(Work task A):
Quote the post on logistic regression odds word for word, starting at "Here we’ve intentionally" and ending at "chance of winning.".
(Work task B):
Answer these questions from the post on logistic regression odds:
(i) What probability of winning is set for group 1?
(ii) What value is N given in the code?
(iii) What estimate does the model summary report for group2?
(Work task C):
Carry on the post on logistic regression odds from the point where it stops.

(Excerpt to read):
Segment Open
I received a question about interpreting the exponentiated coefficient of a logistic regression (with a logit link). I don’t usually try to understand the coefficients in terms of odds, because I find them unintuitive. And I never really explored why I found them unintuitive until I was asked about them.

Example

Let’s say we’re in a game show, and the audience is split into two groups 1 or 2. There is some probability group 1 will win a prize, and some probability group 2 will win.

set.seed(1)
N = 1000
group = sample(x = c(1,2), size = N, replace = TRUE) # Group index
p_success = c(0.2, 0.22) # Group 1 and 2 respectively
y = rbinom(n = N, size = 1, prob = p_success[group])
df = data.frame(
    group = as.factor(group),
    p = p_success[group],
    y = y
)

df |> head()
  group    p y
1     1 0.20 0
2     2 0.22 0
3     1 0.20 0
4     1 0.20 1
5     2 0.22 0
6     1 0.20 0

Here we’ve intentionally set the probability of group 1 winning to 0.2 and the probability of group 2 winning to 0.22. Group 2 has a very modest 2% higher chance of winning.

Let’s say we have data from prior game shows; we can fit a logistic regression model to this, and measure the effect of sitting in group 2:

m = glm(data = df, formula = y ~ group, family = binomial(link = 'logit'))
summary(m)
Call:
glm(formula = y ~ group, family = binomial(link = "logit"), data = df)

Coefficients:
            Estimate Std. Error z value Pr(>|z|)    
(Intercept)  -1.3421     0.1101 -12.186   <2e-16 ***
group2        0.1614     0.1526   1.058     0.29    
---
Signif. codes:  0 '***' 0.001 '**' 0.01 '*' 0.05 '.' 0.1 ' ' 1

(Dispersion parameter for binomial family taken to be 1)
Segment Closed
(Entries shown):
Segment Open
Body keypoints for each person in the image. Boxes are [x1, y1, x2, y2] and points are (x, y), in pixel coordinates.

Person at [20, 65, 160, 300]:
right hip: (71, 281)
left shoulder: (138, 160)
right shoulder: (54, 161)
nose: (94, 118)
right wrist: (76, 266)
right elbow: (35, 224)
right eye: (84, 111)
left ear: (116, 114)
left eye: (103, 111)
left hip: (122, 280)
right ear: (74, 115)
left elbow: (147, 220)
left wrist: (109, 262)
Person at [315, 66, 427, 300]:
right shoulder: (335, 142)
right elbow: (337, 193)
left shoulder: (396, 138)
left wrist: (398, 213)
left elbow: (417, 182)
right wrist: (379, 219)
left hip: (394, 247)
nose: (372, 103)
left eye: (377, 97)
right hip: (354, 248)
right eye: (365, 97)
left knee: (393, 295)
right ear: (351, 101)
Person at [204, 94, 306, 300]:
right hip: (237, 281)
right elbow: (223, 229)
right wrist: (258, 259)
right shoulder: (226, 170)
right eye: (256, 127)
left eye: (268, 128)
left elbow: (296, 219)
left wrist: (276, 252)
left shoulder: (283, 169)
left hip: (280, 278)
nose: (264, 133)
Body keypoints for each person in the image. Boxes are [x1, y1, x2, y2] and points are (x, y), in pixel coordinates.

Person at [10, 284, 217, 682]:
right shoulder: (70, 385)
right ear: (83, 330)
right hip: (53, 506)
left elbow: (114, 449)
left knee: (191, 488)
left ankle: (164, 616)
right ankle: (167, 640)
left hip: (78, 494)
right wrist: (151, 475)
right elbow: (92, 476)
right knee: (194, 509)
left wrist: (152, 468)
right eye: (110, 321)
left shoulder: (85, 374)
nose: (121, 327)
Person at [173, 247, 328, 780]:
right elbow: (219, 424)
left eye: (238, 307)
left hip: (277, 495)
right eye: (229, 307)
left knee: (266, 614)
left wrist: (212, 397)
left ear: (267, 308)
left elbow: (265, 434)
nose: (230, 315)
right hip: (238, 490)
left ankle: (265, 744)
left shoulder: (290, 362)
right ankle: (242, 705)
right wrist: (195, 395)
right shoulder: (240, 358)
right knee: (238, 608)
Segment Closed
Segment Open
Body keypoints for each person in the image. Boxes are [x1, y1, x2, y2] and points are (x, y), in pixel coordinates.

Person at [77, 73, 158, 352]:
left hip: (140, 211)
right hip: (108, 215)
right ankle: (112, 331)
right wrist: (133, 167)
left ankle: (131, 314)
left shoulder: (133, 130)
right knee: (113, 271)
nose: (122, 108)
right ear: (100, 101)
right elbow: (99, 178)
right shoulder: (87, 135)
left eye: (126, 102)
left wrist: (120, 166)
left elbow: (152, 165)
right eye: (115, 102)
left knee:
Segment Closed
Segment Open
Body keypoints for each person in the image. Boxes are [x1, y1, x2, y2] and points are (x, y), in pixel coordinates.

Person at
Segment Closed
(Expected answer A):
Here we’ve intentionally set the probability of group 1 winning to 0.2 and the probability of group 2 winning to 0.22. Group 2 has a very modest 2% higher chance of winning.

(Expected answer B):
(i) 0.2
(ii) 1000
(iii) 0.1614

(Expected answer C):
    Null deviance: 1056.3  on 999  degrees of freedom
Residual deviance: 1055.2  on 998  degrees of freedom
AIC: 1059.2

Number of Fisher Scoring iterations: 4

We find that the coefficient for group 2 is 0.1614357. What does this mean?

Without doing much work we can identify that the value is greater than 0, so we might conclude that group 2 raises the chances of winning, slight as it is. But we would like to know by how much.

Interpretation

The linear function of parameters and predictors are transformed to the probability scale using the logit link, and you can understand the equation two ways. Either you have this equation (odds):

$$ \left(\frac{p(x)}{1-p(x)}\right) = e^{\left(\beta_0 + \beta_1 x \right)} $$

or you have this equation (probability):

$$ p(x) = \frac{1}{1 + e^{-\left(\beta_0 + \beta_1 x \right)}} $$

…taking $p(x)$ to mean $p(Y=1 | x)$ (probability of success, conditional on $x$) and $1-p$ to mean $p(Y=0 | x)$ (probability of failure, conditional on $x$).

In simpler terms, you can interpret the coefficients in terms of the raw probability of success, or the ratio of the probability of success to the probability of failure (odds), depending on how you transform them. But they both depend on this $\exp(\beta_0 + \beta_1 x)$ quantity.

I’m most used to understanding these coefficients on the probability scale, the second way. It’s easy to get the implied probabilities from the model summary using the plogis function, which applies the inverse-logit function.

Probability Scale

I can extract the probability of success sitting in group 1 $p(Y=1 | \text{group}=1)$ from the intercept coefficient:

beta_intercept = unname(coef(m)[1])
beta_group2    = unname(coef(m)[2])
p_group1 = plogis(beta_intercept)
p_group1
[1] 0.2071713

We can see that the probability of winning in group 1 is measured to be 0.21. This is exactly equivalent to the proportion of observations where y == 1 & group == 1, the probability of success with group 1.

# You can use the mean to get the proportion of observations where y == 1
mean(df$y[df$group == 1])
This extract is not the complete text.